Items listed in a dataset
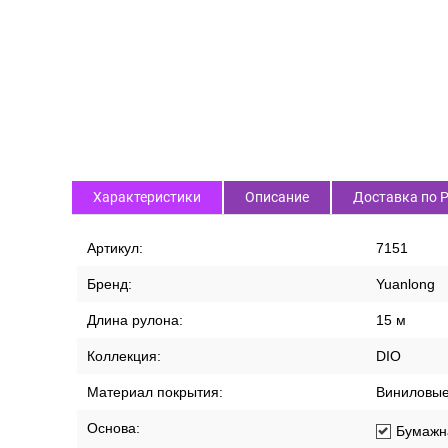
Характеристики
Описание
Доставка по 
Артикул:
7151
Бренд:
Yuanlong
Длина рулона:
15 м
Коллекция:
DIO
Материал покрытия:
Виниловы
Основа:
Бумажн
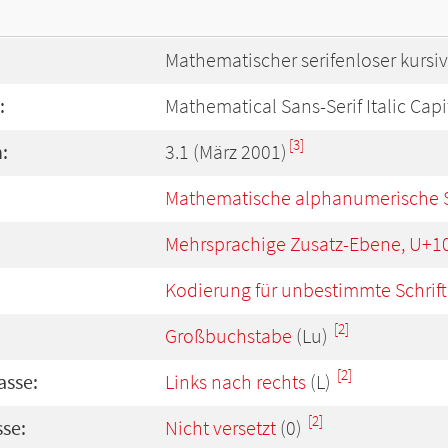
Mathematischer serifenloser kursi
:
Mathematical Sans-Serif Italic Capi
[3]
:
3.1 (März 2001)
Mathematische alphanumerische 
Mehrsprachige Zusatz-Ebene, U+1
Kodierung für unbestimmte Schrift
[2]
Großbuchstabe
(Lu)
[2]
asse:
Links nach rechts
(L)
[2]
se:
Nicht versetzt
(0)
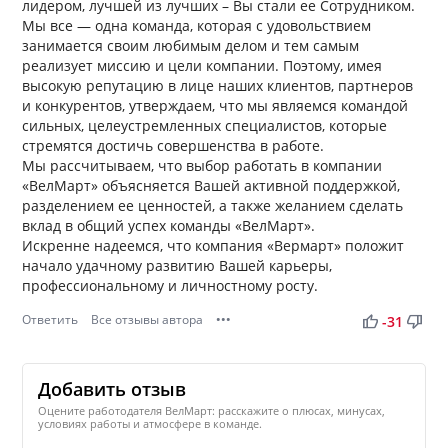
лидером, лучшей из лучших – Вы стали ее Сотрудником.
Мы все — одна команда, которая с удовольствием
занимается своим любимым делом и тем самым
реализует миссию и цели компании. Поэтому, имея
высокую репутацию в лице наших клиентов, партнеров
и конкурентов, утверждаем, что мы являемся командой
сильных, целеустремленных специалистов, которые
стремятся достичь совершенства в работе.
Мы рассчитываем, что выбор работать в компании
«ВелМарт» объясняется Вашей активной поддержкой,
разделением ее ценностей, а также желанием сделать
вклад в общий успех команды «ВелМарт».
Искренне надеемся, что компания «Вермарт» положит
начало удачному развитию Вашей карьеры,
профессиональному и личностному росту.
Ответить
Все отзывы автора
•••
thumb_up
thumb_down
-31
Добавить отзыв
Оцените работодателя ВелМарт: расскажите о плюсах, минусах,
условиях работы и атмосфере в команде.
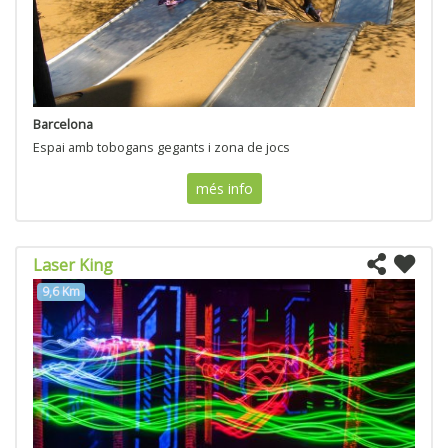
Barcelona
Espai amb tobogans gegants i zona de jocs
més info
Laser King
9,6 Km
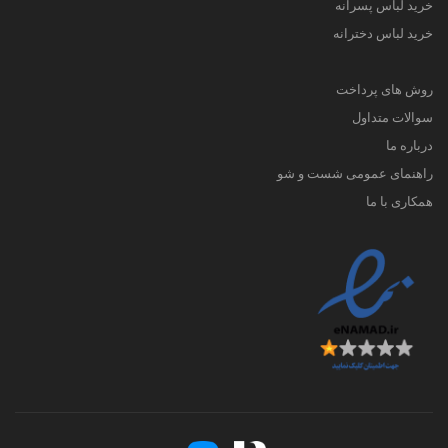
خرید لباس پسرانه
خرید لباس دخترانه
روش های پرداخت
سوالات متداول
درباره ما
راهنمای عمومی شست و شو
همکاری با ما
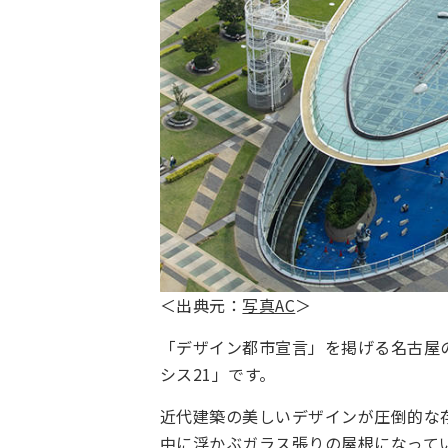
＜出典元：
写真AC
＞
「デザイン都市宣言」を掲げる名古屋
シス21」です。
近代建築の美しいデザインが圧倒的な
中に浮かぶガラス張りの屋根になってい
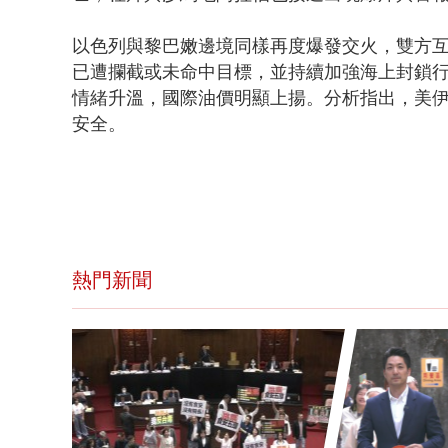
以色列與黎巴嫩邊境同樣再度爆發交火，雙方
已遭攔截或未命中目標，並持續加強海上封鎖
情緒升溫，國際油價明顯上揚。分析指出，美
安全。
熱門新聞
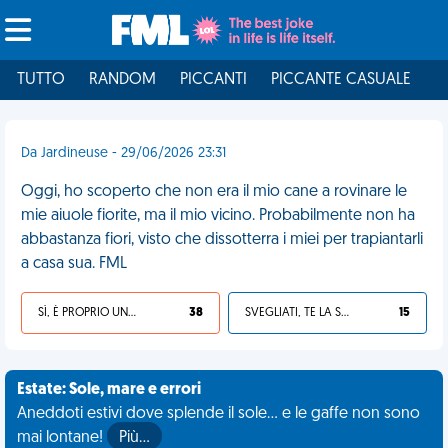
TUTTO
RANDOM
PICCANTI
PICCANTE CASUALE
I
Da Jardineuse - 29/06/2026 23:31
Oggi, ho scoperto che non era il mio cane a rovinare le
mie aiuole fiorite, ma il mio vicino. Probabilmente non ha
abbastanza fiori, visto che dissotterra i miei per trapiantarli
a casa sua. FML
SÌ, È PROPRIO UNA VDM!
38
SVEGLIATI, TE LA SEI CERCATA!
15
Estate: Sole, mare e errori
Aneddoti estivi dove splende il sole... e le gaffe non sono
mai lontane!
Più…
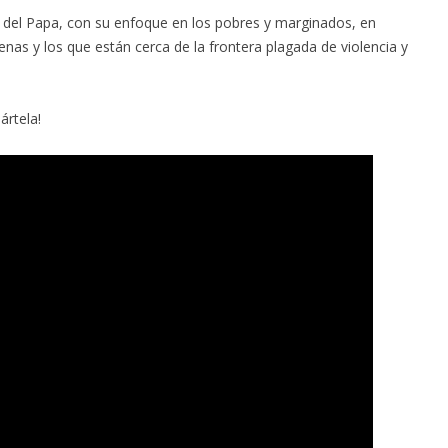
 del Papa, con su enfoque en los pobres y marginados, en
enas y los que están cerca de la frontera plagada de violencia y
ártela!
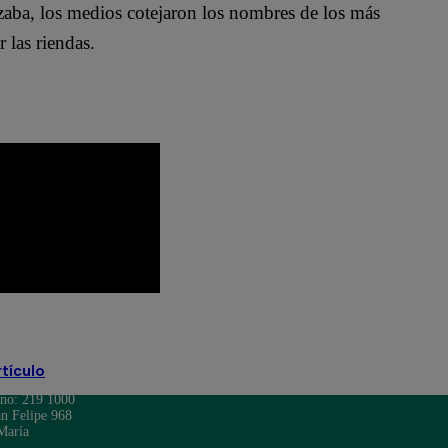
zaba, los medios cotejaron los nombres de los más
 las riendas.
rtículo
ono: 219 1000
n Felipe 968
María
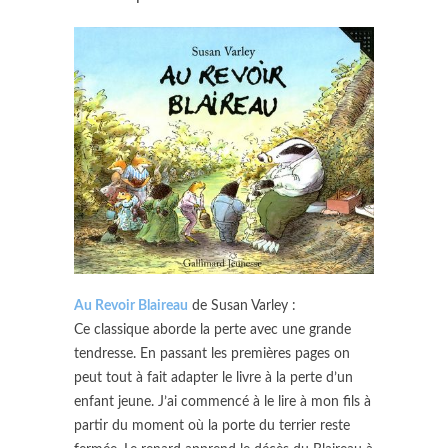
Au Revoir Blaireau
de Susan Varley :
Ce classique aborde la perte avec une grande
tendresse. En passant les premières pages on
peut tout à fait adapter le livre à la perte d’un
enfant jeune. J’ai commencé à le lire à mon fils à
partir du moment où la porte du terrier reste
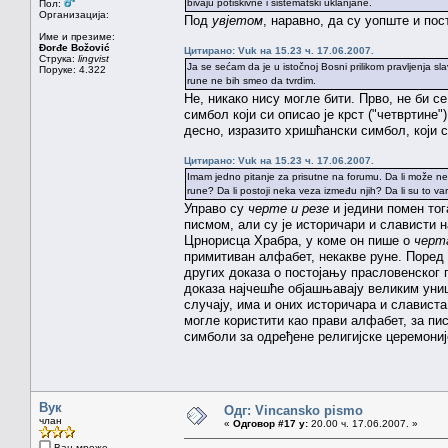
bivaju potiskivne i sistematski uklanjane.
Пол:
Организација:
Под
увјетом
, наравно, да су уопште и пос
Име и презиме:
Đorđe Božović
Цитирано: Vuk на 15.23 ч. 17.06.2007.
Струка:
lingvist
Ja se sećam da je u istočnoj Bosni prilikom pravljenja slavs
Поруке: 4.322
rune ne bih smeo da tvrdim.
Не, никако нису могле бити. Прво, не би с
симбол који си описао је крст ("четвртине
десно, изразито хришћански симбол, који с
Цитирано: Vuk на 15.23 ч. 17.06.2007.
Imam jedno pitanje za prisutne na forumu. Da li može ne
rune? Da li postoji neka veza između njih? Da li su to v
Управо су
черте и резе
и једини помен тог
писмом, али су је историчари и слависти 
Црнорисца Храбра, у коме он пише о
черт
примитиван алфабет, некакве руне. Поред 
других доказа о постојању прасловенског п
доказа најчешће објашњавају великим уни
случају, има и оних историчара и слависта
могле користити као прави алфабет, за пи
симболи за одређене религијске церемоније
Вук
Одг: Vincansko pismo
члан
«
Одговор #17 у:
20.00 ч. 17.06.2007. »
Ван мреже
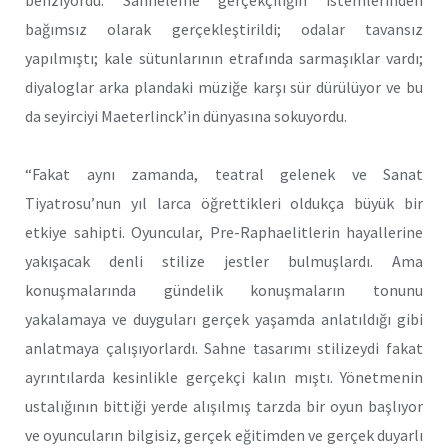
bağımsız olarak gerçekleştirildi; odalar tavansız
yapılmıştı; kale sütunlarının etrafında sarmaşıklar vardı;
diyaloglar arka plandaki müziğe karşı sür dürülüyor ve bu
da seyirciyi Maeterlinck’in dünyasına sokuyordu.
“Fakat aynı zamanda, teatral gelenek ve Sanat
Tiyatrosu’nun yıl larca öğrettikleri oldukça büyük bir
etkiye sahipti. Oyuncular, Pre-Raphaelitlerin hayallerine
yakışacak denli stilize jestler bulmuşlardı. Ama
konuşmalarında gündelik konuşmaların tonunu
yakalamaya ve duyguları gerçek yaşamda anlatıldığı gibi
anlatmaya çalışıyorlardı. Sahne tasarımı stilizeydi fakat
ayrıntılarda kesinlikle gerçekçi kalın mıştı. Yönetmenin
ustalığının bittiği yerde alışılmış tarzda bir oyun başlıyor
ve oyuncuların bilgisiz, gerçek eğitimden ve gerçek duyarlı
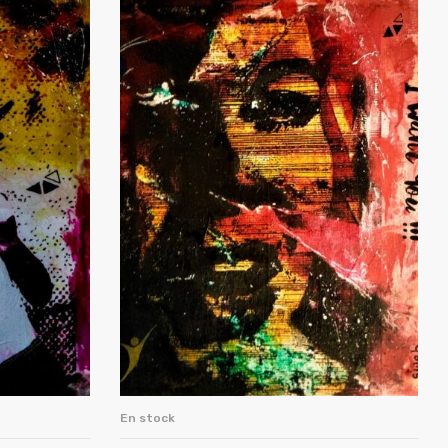
En stock
ER
AJOUTER AU PANIER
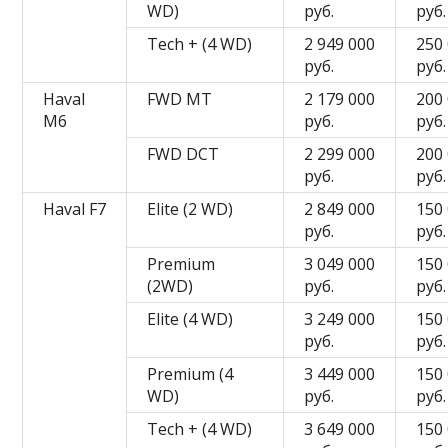
WD)
руб.
руб.
Tech + (4 WD)
2 949 000
250
руб.
руб.
Haval
FWD MT
2 179 000
200
M6
руб.
руб.
FWD DCT
2 299 000
200
руб.
руб.
Haval F7
Elite (2 WD)
2 849 000
150
руб.
руб.
Premium
3 049 000
150
(2WD)
руб.
руб.
Elite (4 WD)
3 249 000
150
руб.
руб.
Premium (4
3 449 000
150
WD)
руб.
руб.
Tech + (4 WD)
3 649 000
150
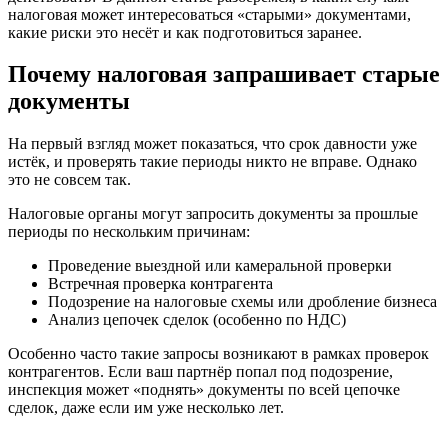
налоговая может интересоваться «старыми» документами,
какие риски это несёт и как подготовиться заранее.
Почему налоговая запрашивает старые
документы
На первый взгляд может показаться, что срок давности уже
истёк, и проверять такие периоды никто не вправе. Однако
это не совсем так.
Налоговые органы могут запросить документы за прошлые
периоды по нескольким причинам:
Проведение выездной или камеральной проверки
Встречная проверка контрагента
Подозрение на налоговые схемы или дробление бизнеса
Анализ цепочек сделок (особенно по НДС)
Особенно часто такие запросы возникают в рамках проверок
контрагентов. Если ваш партнёр попал под подозрение,
инспекция может «поднять» документы по всей цепочке
сделок, даже если им уже несколько лет.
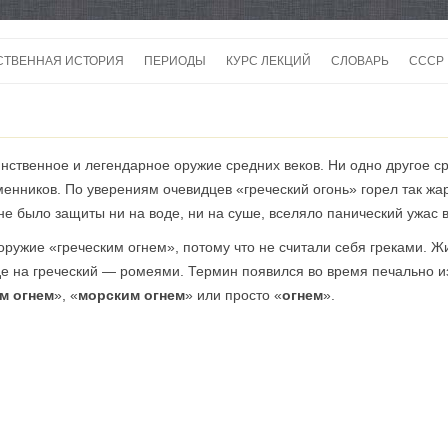
Перейти
к
СТВЕННАЯ ИСТОРИЯ
ПЕРИОДЫ
КУРС ЛЕКЦИЙ
СЛОВАРЬ
СССР
содержимому
СССР
СССР
инственное и легендарное оружие средних веков. Ни одно другое с
ВОЙ
енников. По уверениям очевидцев «греческий огонь» горел так жар
о не было защиты ни на воде, ни на суше, вселяло панический ужас 
оружие «греческим огнем», потому что не считали себя греками. 
е на греческий — ромеями. Термин появился во время печально из
м огнем
», «
морским огнем
» или просто «
огнем
».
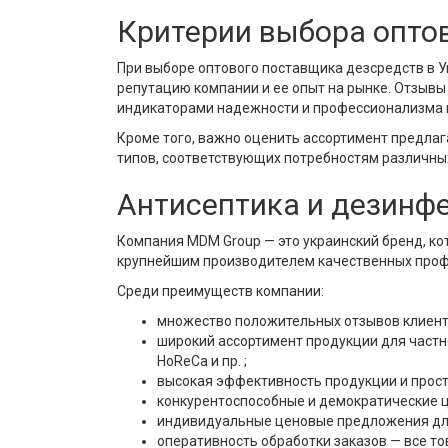
Критерии выбора опто
При выборе оптового поставщика дезсредств в 
репутацию компании и ее опыт на рынке. Отзывы
индикаторами надежности и профессионализма 
Кроме того, важно оценить ассортимент предла
типов, соответствующих потребностям различны
Антисептика и дезинфе
Компания MDM Group — это украинский бренд, ко
крупнейшим производителем качественных профе
Среди преимуществ компании:
множество положительных отзывов клиент
широкий ассортимент продукции для част
HoReCa и пр. ;
высокая эффективность продукции и прост
конкурентоспособные и демократические 
индивидуальные ценовые предложения для
оперативность обработки заказов — все тов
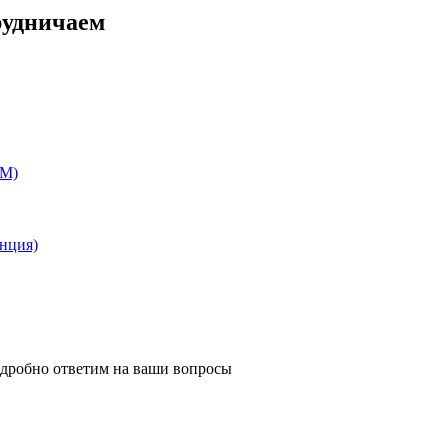
рудничаем
EM)
анция)
одробно ответим на ваши вопросы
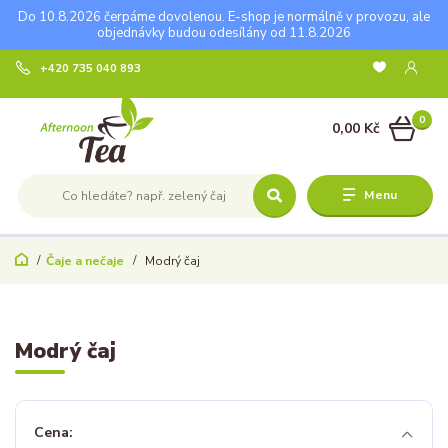
Do 10.8.2026 čerpáme dovolenou. E-shop je normálně v provozu, ale
objednávky budou odesílány od 11.8.2026
+420 735 040 893
0
0,00 Kč
Menu
Čaje a nečaje
Modrý čaj
Modrý čaj
Cena:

• Instruction: Output the records from the line containing "خرید لباس پسرانه" through the line containing "partir du moment où la porte du terrier reste" as a Markdown table with the columns Row and Text. Put a row number under Row and each line under Text, skip blank lines, and omit the pictures.

• Finished task:
| Row | Text |
|---|---|
| 1 | خرید لباس پسرانه |
| 2 | خرید لباس دخترانه |
| 3 | روش های پرداخت |
| 4 | سوالات متداول |
| 5 | درباره ما |
| 6 | راهنمای عمومی شست و شو |
| 7 | همکاری با ما |
| 8 | ＜出典元： |
| 9 | 写真AC |
| 10 | ＞ |
| 11 | 「デザイン都市宣言」を掲げる名古屋 |
| 12 | シス21」です。 |
| 13 | 近代建築の美しいデザインが圧倒的な |
| 14 | 中に浮かぶガラス張りの屋根になってい |
| 15 | 以色列與黎巴嫩邊境同樣再度爆發交火，雙方 |
| 16 | 已遭攔截或未命中目標，並持續加強海上封鎖 |
| 17 | 情緒升溫，國際油價明顯上揚。分析指出，美 |
| 18 | 安全。 |
| 19 | 熱門新聞 |
| 20 | TUTTO |
| 21 | RANDOM |
| 22 | PICCANTI |
| 23 | PICCANTE CASUALE |
| 24 | I |
| 25 | Da Jardineuse - 29/06/2026 23:31 |
| 26 | Oggi, ho scoperto che non era il mio cane a rovinare le |
| 27 | mie aiuole fiorite, ma il mio vicino. Probabilmente non ha |
| 28 | abbastanza fiori, visto che dissotterra i miei per trapiantarli |
| 29 | a casa sua. FML |
| 30 | SÌ, È PROPRIO UNA VDM! |
| 31 | 38 |
| 32 | SVEGLIATI, TE LA SEI CERCATA! |
| 33 | 15 |
| 34 | Estate: Sole, mare e errori |
| 35 | Aneddoti estivi dove splende il sole... e le gaffe non sono |
| 36 | mai lontane! |
| 37 | Più… |
| 38 |  del Papa, con su enfoque en los pobres y marginados, en |
| 39 | enas y los que están cerca de la frontera plagada de violencia y |
| 40 | ártela! |
| 41 | zaba, los medios cotejaron los nombres de los más |
| 42 |  las riendas. |
| 43 | rtículo |
| 44 | ono: 219 1000 |
| 45 | n Felipe 968 |
| 46 | María |
| 47 | Au Revoir Blaireau |
| 48 | de Susan Varley : |
| 49 | Ce classique aborde la perte avec une grande |
| 50 | tendresse. En passant les premières pages on |
| 51 | peut tout à fait adapter le livre à la perte d’un |
| 52 | enfant jeune. J’ai commencé à le lire à mon fils à |
| 53 | partir du moment où la porte du terrier reste |